**To do**
Give the data again in full, without pictures.

**Provided data**
•••

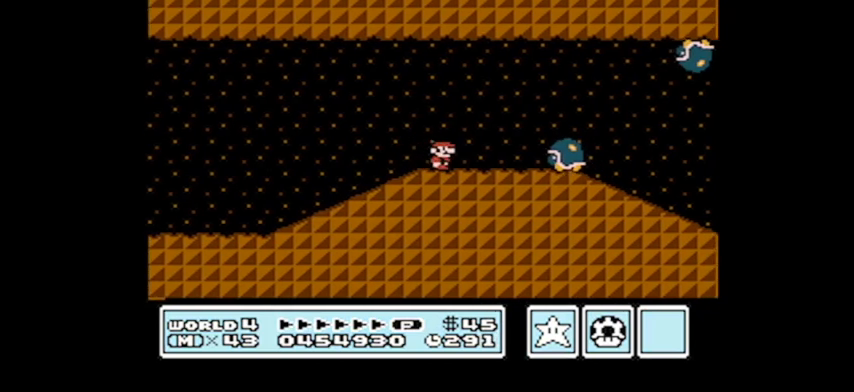
{"buttons": [], "events": [[201, "A", "down"], [401, "A", "up"]]}
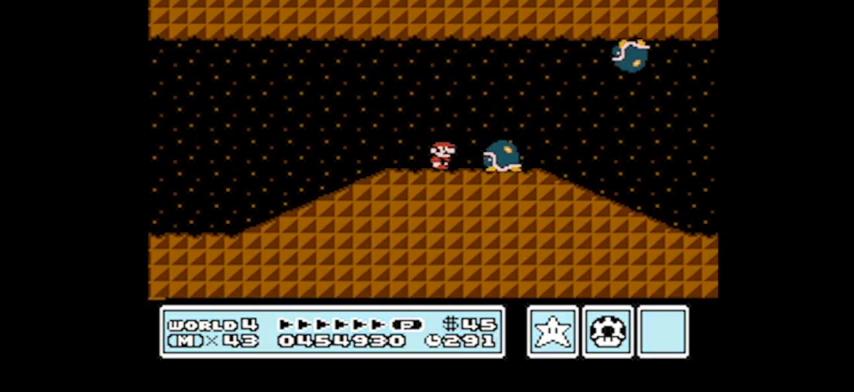
{"buttons": [], "events": []}
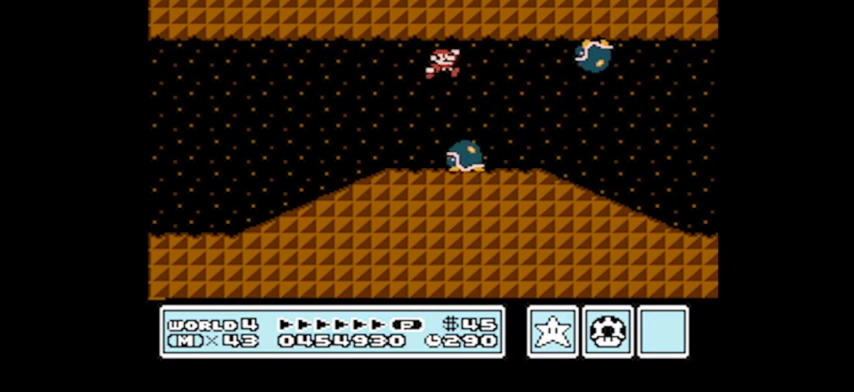
{"buttons": [], "events": []}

•••

**Task answer**
{"buttons": [], "events": [[201, "A", "down"], [401, "A", "up"]]}
{"buttons": [], "events": []}
{"buttons": [], "events": []}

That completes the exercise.